Filters, a communication typically based on opinion, not fact.  I see these in [1] vertical hierarchy...how many layers from top to bottom, [2] personal opinions not based on fact, [3] parent/child relations.

Take the case of my client Xenox Enterprises.  The CEO [68] has hired mostly relatives for managerial roles because, she says, in the beginning [40 years ago], it was believed that relatives are more trusted.  Ha!

Today the CEO is totally stuck with less than competent relatives in management positions.  He will not terminate them [of course not family] nor coach them to reach expectations [does not know how].

The CEO has stated that one alternative is to sell the business; however he has never sought people who could at least determine Fair Market Value and has discounted the fact that no one would want to inherit a dysfunctional management team.

Solution?

We are making headway by getting agreement from the CEO to form a management team where he will not have any direct influence, but will be kept him informed. This eliminates the clash with the next generation in the business as well as the aunts, cousins and "close relatives", incent them to reach specific company goals and be more strategic to grow from a successful regional producer to at least develop customers east of the Mississippi.

You might consider this a "work around" but the CEO is finally hearing the news that without him in the business, it will fail.  It will succeed by empowering his younger team.

"The buck does not stop at the top!"

Friday, August 21, 2015

ARE YOU IMPORTANT?


I find most of the management I consult , including business owners, do not know how to influence people successfully.

This can lead to managing more by "authority" which makes people defensive...and the management frustrated.

If you want to influence others, you need to make them feel important.

That's it.

How?

Current clients are being taught about the 80/20 rule of conversations which turns the highly stressed [passionate?] to only occupy 20% or less of any conversation.

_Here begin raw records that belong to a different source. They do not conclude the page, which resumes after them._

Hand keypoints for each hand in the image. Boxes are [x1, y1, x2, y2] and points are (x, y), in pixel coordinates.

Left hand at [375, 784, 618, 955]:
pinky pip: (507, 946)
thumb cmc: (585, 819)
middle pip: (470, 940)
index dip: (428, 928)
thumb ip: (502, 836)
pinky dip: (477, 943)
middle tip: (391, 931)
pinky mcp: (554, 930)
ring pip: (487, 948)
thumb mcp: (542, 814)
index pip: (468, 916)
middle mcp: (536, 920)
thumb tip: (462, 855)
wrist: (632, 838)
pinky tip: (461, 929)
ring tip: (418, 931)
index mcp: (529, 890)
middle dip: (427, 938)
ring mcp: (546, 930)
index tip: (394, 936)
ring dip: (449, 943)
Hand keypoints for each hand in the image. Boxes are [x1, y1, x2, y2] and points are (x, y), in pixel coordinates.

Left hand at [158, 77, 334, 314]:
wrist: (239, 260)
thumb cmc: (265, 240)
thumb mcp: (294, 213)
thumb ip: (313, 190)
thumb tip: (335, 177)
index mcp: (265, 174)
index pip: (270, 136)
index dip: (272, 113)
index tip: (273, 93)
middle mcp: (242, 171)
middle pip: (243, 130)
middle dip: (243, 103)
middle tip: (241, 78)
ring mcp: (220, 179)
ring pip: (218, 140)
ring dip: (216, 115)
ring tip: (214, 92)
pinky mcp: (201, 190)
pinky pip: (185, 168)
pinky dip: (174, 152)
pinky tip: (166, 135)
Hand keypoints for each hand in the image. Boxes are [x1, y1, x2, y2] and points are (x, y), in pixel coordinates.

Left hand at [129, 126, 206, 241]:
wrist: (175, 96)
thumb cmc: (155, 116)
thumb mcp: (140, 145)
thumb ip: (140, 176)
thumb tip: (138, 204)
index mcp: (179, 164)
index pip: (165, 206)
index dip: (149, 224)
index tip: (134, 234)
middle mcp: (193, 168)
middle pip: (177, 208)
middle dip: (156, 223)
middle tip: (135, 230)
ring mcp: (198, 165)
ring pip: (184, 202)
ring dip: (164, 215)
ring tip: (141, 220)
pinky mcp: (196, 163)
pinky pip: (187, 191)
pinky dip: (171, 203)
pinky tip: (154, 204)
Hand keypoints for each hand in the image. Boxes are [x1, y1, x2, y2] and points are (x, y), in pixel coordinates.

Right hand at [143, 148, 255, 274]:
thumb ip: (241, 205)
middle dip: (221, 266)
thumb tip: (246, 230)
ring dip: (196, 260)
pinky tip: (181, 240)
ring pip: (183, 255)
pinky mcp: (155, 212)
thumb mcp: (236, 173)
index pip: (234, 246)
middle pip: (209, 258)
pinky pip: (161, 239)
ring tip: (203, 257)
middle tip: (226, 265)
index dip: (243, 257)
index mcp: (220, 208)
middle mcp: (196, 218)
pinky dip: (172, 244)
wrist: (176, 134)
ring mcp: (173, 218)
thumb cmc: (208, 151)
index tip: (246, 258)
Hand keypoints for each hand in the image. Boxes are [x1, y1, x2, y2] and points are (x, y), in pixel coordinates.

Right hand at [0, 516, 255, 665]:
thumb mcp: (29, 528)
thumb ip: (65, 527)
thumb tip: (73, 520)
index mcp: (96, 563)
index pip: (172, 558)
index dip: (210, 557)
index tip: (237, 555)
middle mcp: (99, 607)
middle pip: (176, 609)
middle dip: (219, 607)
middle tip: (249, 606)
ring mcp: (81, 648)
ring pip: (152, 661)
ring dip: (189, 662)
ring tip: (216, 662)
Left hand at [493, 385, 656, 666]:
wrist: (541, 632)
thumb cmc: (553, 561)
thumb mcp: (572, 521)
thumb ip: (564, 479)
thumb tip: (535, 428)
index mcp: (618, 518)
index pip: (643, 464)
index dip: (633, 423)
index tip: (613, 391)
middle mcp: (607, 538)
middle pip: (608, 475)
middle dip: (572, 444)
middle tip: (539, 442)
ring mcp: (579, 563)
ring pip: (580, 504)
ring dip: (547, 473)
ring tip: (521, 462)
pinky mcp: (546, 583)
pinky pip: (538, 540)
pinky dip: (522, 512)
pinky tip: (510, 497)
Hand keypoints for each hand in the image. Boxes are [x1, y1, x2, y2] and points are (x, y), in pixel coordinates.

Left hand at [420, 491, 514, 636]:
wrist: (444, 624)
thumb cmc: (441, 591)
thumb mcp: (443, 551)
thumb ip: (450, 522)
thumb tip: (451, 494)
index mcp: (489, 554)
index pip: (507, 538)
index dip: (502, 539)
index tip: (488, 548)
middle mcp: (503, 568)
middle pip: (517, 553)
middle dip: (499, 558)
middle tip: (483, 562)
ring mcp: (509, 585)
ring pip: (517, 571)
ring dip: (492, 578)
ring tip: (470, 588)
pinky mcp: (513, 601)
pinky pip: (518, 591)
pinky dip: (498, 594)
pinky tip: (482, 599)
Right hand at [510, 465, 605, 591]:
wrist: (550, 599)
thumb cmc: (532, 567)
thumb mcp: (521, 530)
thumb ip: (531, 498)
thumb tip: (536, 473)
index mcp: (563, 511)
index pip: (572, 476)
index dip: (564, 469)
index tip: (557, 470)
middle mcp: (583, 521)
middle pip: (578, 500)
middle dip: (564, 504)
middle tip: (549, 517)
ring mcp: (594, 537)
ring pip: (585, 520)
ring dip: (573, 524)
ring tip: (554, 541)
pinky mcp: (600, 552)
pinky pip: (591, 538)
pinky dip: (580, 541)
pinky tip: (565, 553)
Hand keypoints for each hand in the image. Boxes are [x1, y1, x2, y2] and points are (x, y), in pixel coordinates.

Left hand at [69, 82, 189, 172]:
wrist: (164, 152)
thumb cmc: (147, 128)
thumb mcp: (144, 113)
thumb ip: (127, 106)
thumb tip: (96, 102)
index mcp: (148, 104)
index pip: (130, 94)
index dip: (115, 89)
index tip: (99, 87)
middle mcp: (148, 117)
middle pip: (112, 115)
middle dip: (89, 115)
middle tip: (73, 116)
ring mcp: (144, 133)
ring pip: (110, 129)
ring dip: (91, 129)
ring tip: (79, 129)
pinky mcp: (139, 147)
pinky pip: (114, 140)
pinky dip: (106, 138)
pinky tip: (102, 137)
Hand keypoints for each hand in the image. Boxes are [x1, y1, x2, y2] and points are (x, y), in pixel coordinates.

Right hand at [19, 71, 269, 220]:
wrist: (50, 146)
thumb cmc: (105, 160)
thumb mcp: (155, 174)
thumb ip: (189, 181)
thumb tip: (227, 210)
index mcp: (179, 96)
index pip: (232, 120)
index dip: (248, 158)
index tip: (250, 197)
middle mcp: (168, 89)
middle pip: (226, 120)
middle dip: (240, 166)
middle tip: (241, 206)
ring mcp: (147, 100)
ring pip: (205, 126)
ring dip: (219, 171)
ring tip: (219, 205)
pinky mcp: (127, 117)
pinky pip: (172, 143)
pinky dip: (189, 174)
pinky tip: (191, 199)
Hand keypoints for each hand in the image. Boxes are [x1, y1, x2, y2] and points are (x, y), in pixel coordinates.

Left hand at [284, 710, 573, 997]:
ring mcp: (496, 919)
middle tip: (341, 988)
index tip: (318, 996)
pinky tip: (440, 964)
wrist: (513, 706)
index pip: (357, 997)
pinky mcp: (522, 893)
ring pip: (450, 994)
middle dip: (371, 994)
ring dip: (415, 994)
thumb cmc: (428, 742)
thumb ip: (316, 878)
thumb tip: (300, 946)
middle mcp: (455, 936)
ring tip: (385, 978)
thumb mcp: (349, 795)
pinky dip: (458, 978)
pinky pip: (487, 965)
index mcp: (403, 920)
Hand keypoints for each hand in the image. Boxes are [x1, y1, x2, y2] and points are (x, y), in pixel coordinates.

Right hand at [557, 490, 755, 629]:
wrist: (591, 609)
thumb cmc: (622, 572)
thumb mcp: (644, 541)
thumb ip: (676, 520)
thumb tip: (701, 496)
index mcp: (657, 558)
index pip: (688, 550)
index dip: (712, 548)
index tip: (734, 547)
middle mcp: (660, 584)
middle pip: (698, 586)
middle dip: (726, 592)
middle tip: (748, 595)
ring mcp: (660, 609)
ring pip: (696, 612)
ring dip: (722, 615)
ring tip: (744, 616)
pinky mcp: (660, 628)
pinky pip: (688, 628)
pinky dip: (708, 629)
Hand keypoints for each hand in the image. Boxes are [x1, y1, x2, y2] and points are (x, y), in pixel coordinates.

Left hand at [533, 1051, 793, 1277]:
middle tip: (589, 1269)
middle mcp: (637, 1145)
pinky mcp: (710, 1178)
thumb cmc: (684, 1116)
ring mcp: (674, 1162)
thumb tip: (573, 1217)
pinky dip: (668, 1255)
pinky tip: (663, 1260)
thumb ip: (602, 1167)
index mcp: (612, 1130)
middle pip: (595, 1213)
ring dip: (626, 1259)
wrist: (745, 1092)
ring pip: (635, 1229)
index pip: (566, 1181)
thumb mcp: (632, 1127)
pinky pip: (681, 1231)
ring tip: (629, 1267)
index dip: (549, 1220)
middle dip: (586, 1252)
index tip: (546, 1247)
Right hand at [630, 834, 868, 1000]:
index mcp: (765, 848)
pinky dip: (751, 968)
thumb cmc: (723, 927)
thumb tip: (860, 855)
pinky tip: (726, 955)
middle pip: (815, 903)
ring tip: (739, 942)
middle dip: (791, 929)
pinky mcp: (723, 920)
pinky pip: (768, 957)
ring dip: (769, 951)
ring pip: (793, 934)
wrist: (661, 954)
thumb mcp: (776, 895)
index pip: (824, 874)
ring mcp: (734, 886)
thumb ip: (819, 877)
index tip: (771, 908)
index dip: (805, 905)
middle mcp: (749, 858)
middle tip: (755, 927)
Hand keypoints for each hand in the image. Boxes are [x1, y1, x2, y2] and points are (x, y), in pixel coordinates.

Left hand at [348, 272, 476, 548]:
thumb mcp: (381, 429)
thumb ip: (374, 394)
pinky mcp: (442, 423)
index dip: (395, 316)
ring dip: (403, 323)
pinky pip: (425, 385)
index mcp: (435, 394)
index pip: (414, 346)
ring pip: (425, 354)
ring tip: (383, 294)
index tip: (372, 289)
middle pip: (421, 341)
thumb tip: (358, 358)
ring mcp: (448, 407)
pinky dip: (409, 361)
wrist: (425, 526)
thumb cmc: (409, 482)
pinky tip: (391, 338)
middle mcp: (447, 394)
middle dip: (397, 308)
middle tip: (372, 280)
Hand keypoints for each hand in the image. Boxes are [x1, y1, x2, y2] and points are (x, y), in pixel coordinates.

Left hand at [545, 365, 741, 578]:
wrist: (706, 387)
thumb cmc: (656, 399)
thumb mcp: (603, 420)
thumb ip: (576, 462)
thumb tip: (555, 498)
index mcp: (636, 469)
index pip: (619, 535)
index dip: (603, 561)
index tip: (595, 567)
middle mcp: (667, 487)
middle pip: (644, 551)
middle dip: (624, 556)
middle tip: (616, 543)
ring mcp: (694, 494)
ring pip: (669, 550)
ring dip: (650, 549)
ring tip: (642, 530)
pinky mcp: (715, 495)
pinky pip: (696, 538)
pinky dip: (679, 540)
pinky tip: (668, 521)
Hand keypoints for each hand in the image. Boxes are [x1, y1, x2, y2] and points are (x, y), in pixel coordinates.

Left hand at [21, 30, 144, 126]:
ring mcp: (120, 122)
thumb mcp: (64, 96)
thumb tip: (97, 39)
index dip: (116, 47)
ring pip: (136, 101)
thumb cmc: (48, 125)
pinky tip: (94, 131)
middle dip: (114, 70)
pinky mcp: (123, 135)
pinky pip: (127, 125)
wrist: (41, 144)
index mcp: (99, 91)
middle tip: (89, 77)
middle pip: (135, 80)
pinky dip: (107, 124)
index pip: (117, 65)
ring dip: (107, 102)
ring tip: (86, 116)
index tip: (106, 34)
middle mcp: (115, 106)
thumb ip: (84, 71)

Monitor yourself to see where you are with this rule.

Need help on the "how"?  Give me a call. 203.454.3502
 
 
 

Monday, July 20, 2015

I AM TOO BUSY


All too often with my clients I observe how people react and feel when others say, "I am busy" or when they simply do not take the time to engage people.

And...this is what others hear when this happens:

ü  She sees me as less or unimportant

ü  It is always about him

ü  I feel marginalized

In family businesses this phenomena is exacerbated because of parent-child relations that overlays the business culture.

In professional firms I observe competitive cultures where people are not working on a level playing field because of a lack of being genuinely engaged. Genuine and trusting engagement starts first by talking!

TAKE THE TIME TO BE INCLUSIVE...and recognize when you are not!

Wednesday, June 10, 2015

MAURICE RESISTS REQUESTS


Totally stuck.

Potential to inherit Dad's company

Has talent but stuck in status quo

 
Approach

Patient listening to find out what is causing the stuckness,  that which has yet to be revealed

 
Who do you talk to when you feel stuck?  203.216.6232

Wednesday, May 20, 2015

THE CEO WHO SPEAKS LOUDLY


EXTREME ENGAGEMENT!
 
Client

2nd generation business owner

Actions

He goes directly to individuals to point out "what is wrong" with what they are doing

Message sent to staff

They feel he does not trust their abilities

Opening comment when first engaged:

"I don't think any of my managers add value"

No surprise!
 

Two weeks later:

"I have never had anyone teach me how to manage!"

Process

Transition to holding managers accountable and stepping away to make that happen.  His managers need to build greater trust with the boss that they are competent leaders.